Assigned task:
Make an exact copy of the entries, and keep any pictures out of it.

Available data:
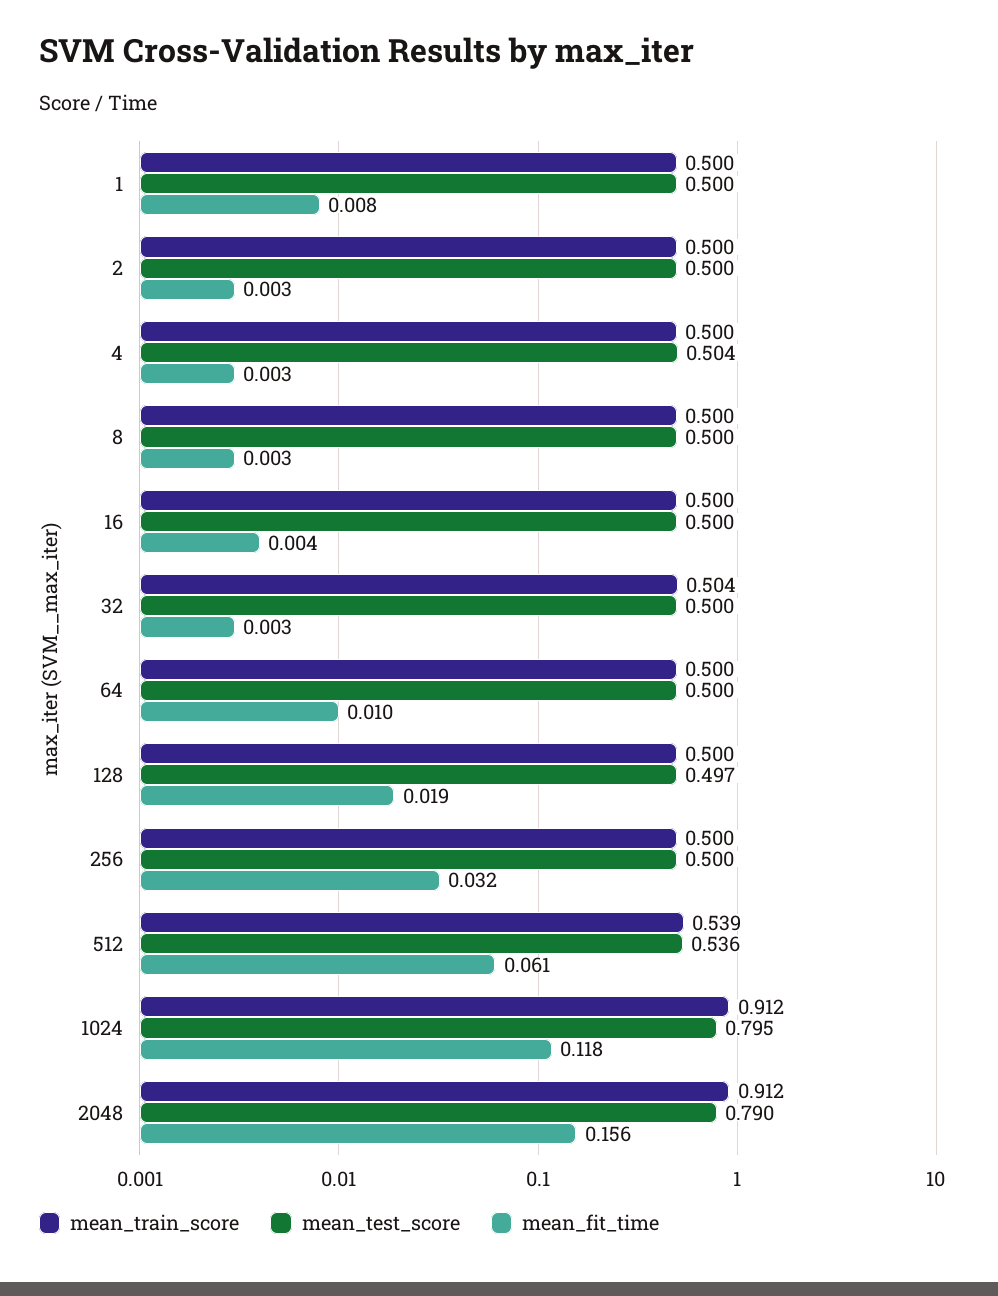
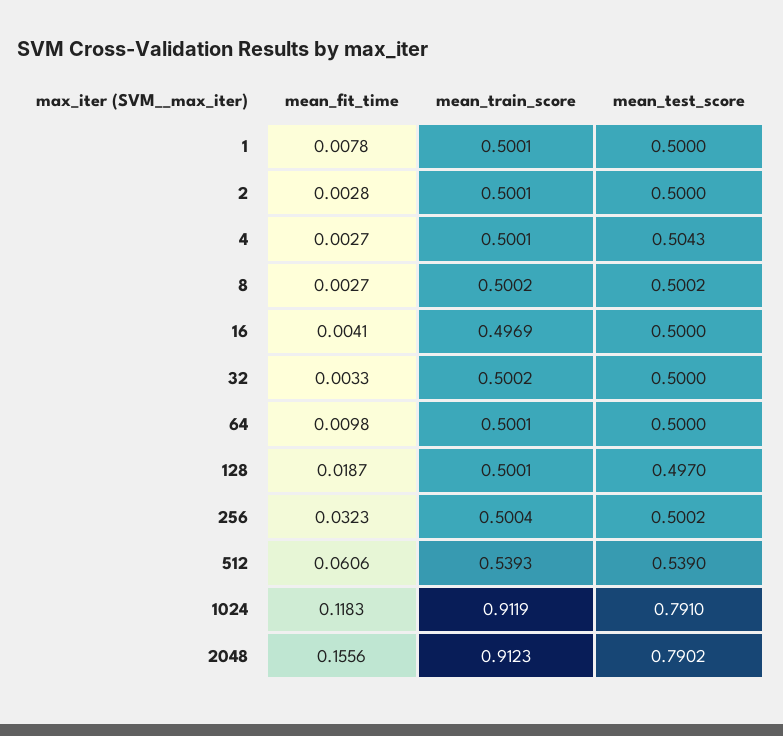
  {
    "mean_train_score": {
      "1": 0.5001,
      "2": 0.5001,
      "4": 0.5001,
      "8": 0.5002,
-     "16": 0.5,
+     "16": 0.4969,
-     "32": 0.504,
+     "32": 0.5002,
      "64": 0.5001,
      "128": 0.5001,
      "256": 0.5004,
      "512": 0.5393,
      "1024": 0.9119,
      "2048": 0.9123
    },
    "mean_test_score": {
      "1": 0.5,
      "2": 0.5,
      "4": 0.5043,
      "8": 0.5002,
      "16": 0.5,
      "32": 0.5,
      "64": 0.5,
      "128": 0.497,
      "256": 0.5002,
-     "512": 0.536,
+     "512": 0.539,
-     "1024": 0.795,
+     "1024": 0.791,
      "2048": 0.7902
    },
    "mean_fit_time": {
      "1": 0.0078,
      "2": 0.0028,
      "4": 0.0027,
      "8": 0.0027,
      "16": 0.0041,
      "32": 0.0033,
      "64": 0.0098,
      "128": 0.0187,
      "256": 0.0323,
      "512": 0.0606,
      "1024": 0.1183,
      "2048": 0.1556
    }
  }

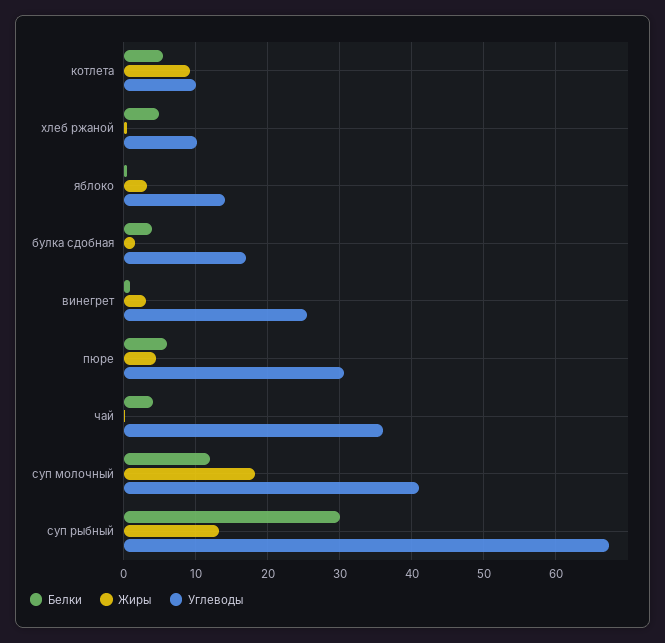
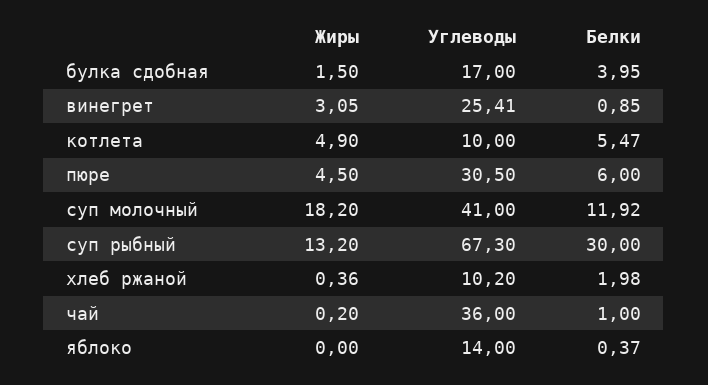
  {
    "Белки": {
      "котлета": 5.47,
-     "хлеб ржаной": 5,
+     "хлеб ржаной": 1.98,
      "яблоко": 0.37,
      "булка сдобная": 3.95,
      "винегрет": 0.85,
      "пюре": 6,
-     "чай": 4,
+     "чай": 1,
      "суп молочный": 11.92,
      "суп рыбный": 30
    },
    "Жиры": {
-     "котлета": 9,
+     "котлета": 4.9,
      "хлеб ржаной": 0.36,
-     "яблоко": 3,
+     "яблоко": 0,
      "булка сдобная": 1.5,
      "винегрет": 3.05,
      "пюре": 4.5,
      "чай": 0.2,
      "суп молочный": 18.2,
      "суп рыбный": 13.2
    },
    "Углеводы": {
      "котлета": 10,
      "хлеб ржаной": 10.2,
      "яблоко": 14,
      "булка сдобная": 17,
      "винегрет": 25.41,
      "пюре": 30.5,
      "чай": 36,
      "суп молочный": 41,
      "суп рыбный": 67.3
    }
  }

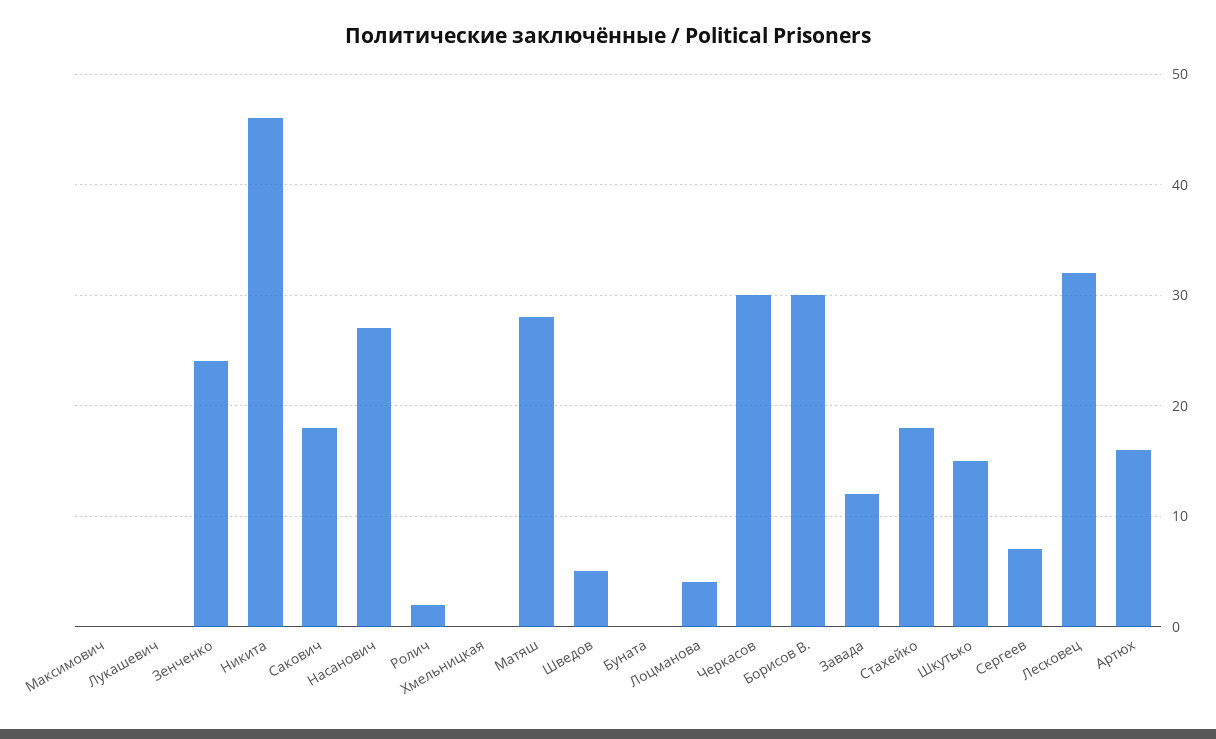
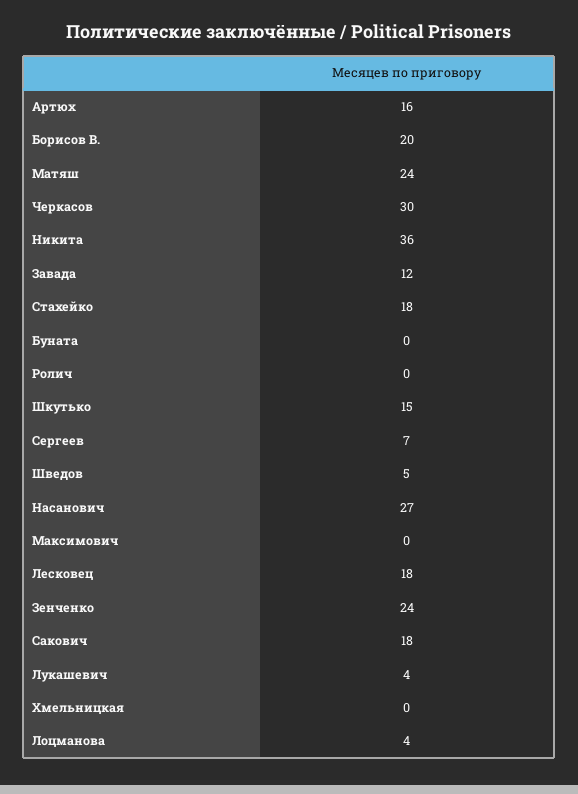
  {
    "Максимович": 0,
-   "Лукашевич": 0,
+   "Лукашевич": 4,
    "Зенченко": 24,
-   "Никита": 46,
+   "Никита": 36,
    "Сакович": 18,
    "Насанович": 27,
-   "Ролич": 2,
+   "Ролич": 0,
    "Хмельницкая": 0,
-   "Матяш": 28,
+   "Матяш": 24,
    "Шведов": 5,
    "Буната": 0,
    "Лоцманова": 4,
    "Черкасов": 30,
-   "Борисов В.": 30,
+   "Борисов В.": 20,
    "Завада": 12,
    "Стахейко": 18,
    "Шкутько": 15,
    "Сергеев": 7,
-   "Лесковец": 32,
+   "Лесковец": 18,
    "Артюх": 16
  }

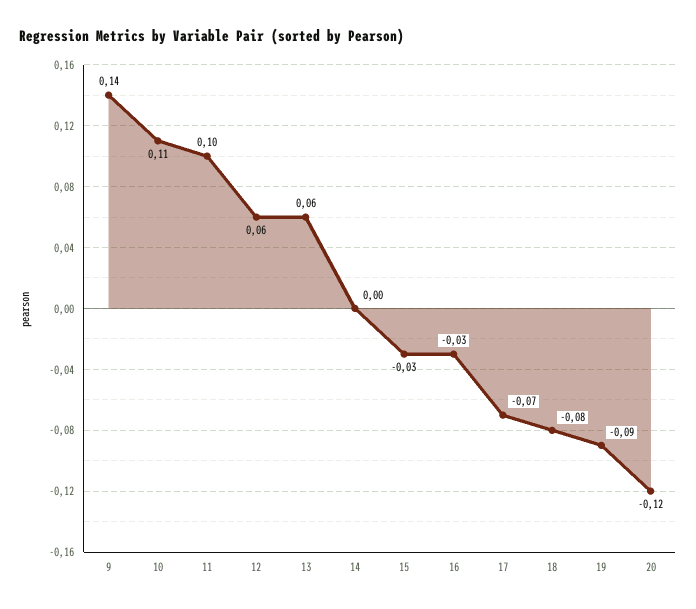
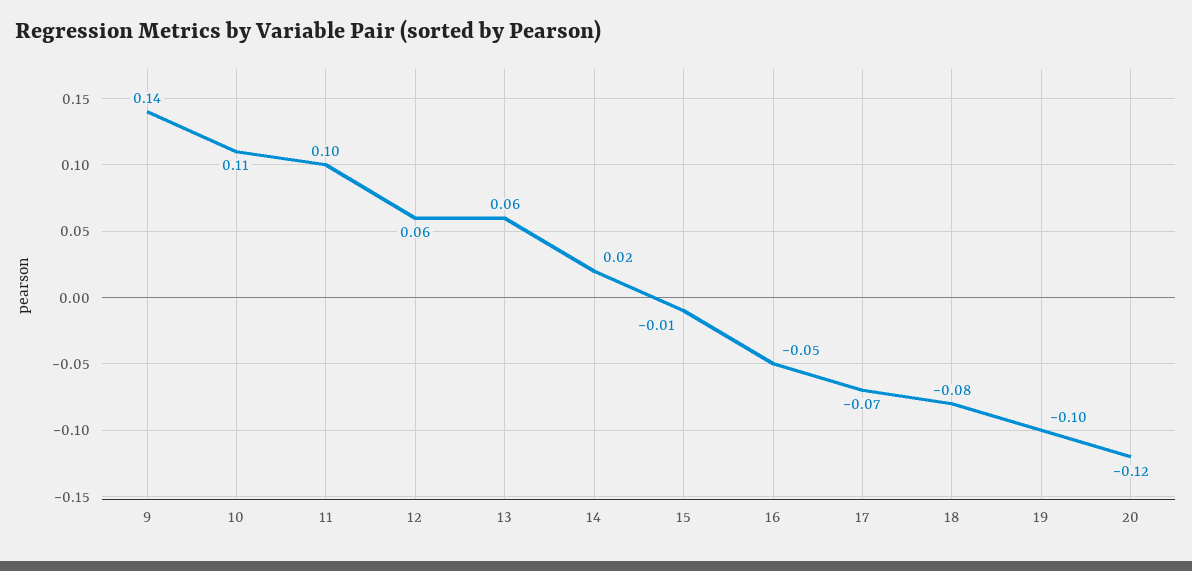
  {
    "9": 0.14,
    "10": 0.11,
    "11": 0.1,
    "12": 0.06,
    "13": 0.06,
-   "14": 0,
+   "14": 0.02,
-   "15": -0.03,
+   "15": -0.01,
-   "16": -0.03,
+   "16": -0.05,
    "17": -0.07,
    "18": -0.08,
-   "19": -0.09,
+   "19": -0.1,
    "20": -0.12
  }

Response to the task:
  {
    "mean_train_score": {
      "1": 0.5001,
      "2": 0.5001,
      "4": 0.5001,
      "8": 0.5002,
-     "16": 0.5,
+     "16": 0.4969,
-     "32": 0.504,
+     "32": 0.5002,
      "64": 0.5001,
      "128": 0.5001,
      "256": 0.5004,
      "512": 0.5393,
      "1024": 0.9119,
      "2048": 0.9123
    },
    "mean_test_score": {
      "1": 0.5,
      "2": 0.5,
      "4": 0.5043,
      "8": 0.5002,
      "16": 0.5,
      "32": 0.5,
      "64": 0.5,
      "128": 0.497,
      "256": 0.5002,
-     "512": 0.536,
+     "512": 0.539,
-     "1024": 0.795,
+     "1024": 0.791,
      "2048": 0.7902
    },
    "mean_fit_time": {
      "1": 0.0078,
      "2": 0.0028,
      "4": 0.0027,
      "8": 0.0027,
      "16": 0.0041,
      "32": 0.0033,
      "64": 0.0098,
      "128": 0.0187,
      "256": 0.0323,
      "512": 0.0606,
      "1024": 0.1183,
      "2048": 0.1556
    }
  }

  {
    "Белки": {
      "котлета": 5.47,
-     "хлеб ржаной": 5,
+     "хлеб ржаной": 1.98,
      "яблоко": 0.37,
      "булка сдобная": 3.95,
      "винегрет": 0.85,
      "пюре": 6,
-     "чай": 4,
+     "чай": 1,
      "суп молочный": 11.92,
      "суп рыбный": 30
    },
    "Жиры": {
-     "котлета": 9,
+     "котлета": 4.9,
      "хлеб ржаной": 0.36,
-     "яблоко": 3,
+     "яблоко": 0,
      "булка сдобная": 1.5,
      "винегрет": 3.05,
      "пюре": 4.5,
      "чай": 0.2,
      "суп молочный": 18.2,
      "суп рыбный": 13.2
    },
    "Углеводы": {
      "котлета": 10,
      "хлеб ржаной": 10.2,
      "яблоко": 14,
      "булка сдобная": 17,
      "винегрет": 25.41,
      "пюре": 30.5,
      "чай": 36,
      "суп молочный": 41,
      "суп рыбный": 67.3
    }
  }

  {
    "Максимович": 0,
-   "Лукашевич": 0,
+   "Лукашевич": 4,
    "Зенченко": 24,
-   "Никита": 46,
+   "Никита": 36,
    "Сакович": 18,
    "Насанович": 27,
-   "Ролич": 2,
+   "Ролич": 0,
    "Хмельницкая": 0,
-   "Матяш": 28,
+   "Матяш": 24,
    "Шведов": 5,
    "Буната": 0,
    "Лоцманова": 4,
    "Черкасов": 30,
-   "Борисов В.": 30,
+   "Борисов В.": 20,
    "Завада": 12,
    "Стахейко": 18,
    "Шкутько": 15,
    "Сергеев": 7,
-   "Лесковец": 32,
+   "Лесковец": 18,
    "Артюх": 16
  }

  {
    "9": 0.14,
    "10": 0.11,
    "11": 0.1,
    "12": 0.06,
    "13": 0.06,
-   "14": 0,
+   "14": 0.02,
-   "15": -0.03,
+   "15": -0.01,
-   "16": -0.03,
+   "16": -0.05,
    "17": -0.07,
    "18": -0.08,
-   "19": -0.09,
+   "19": -0.1,
    "20": -0.12
  }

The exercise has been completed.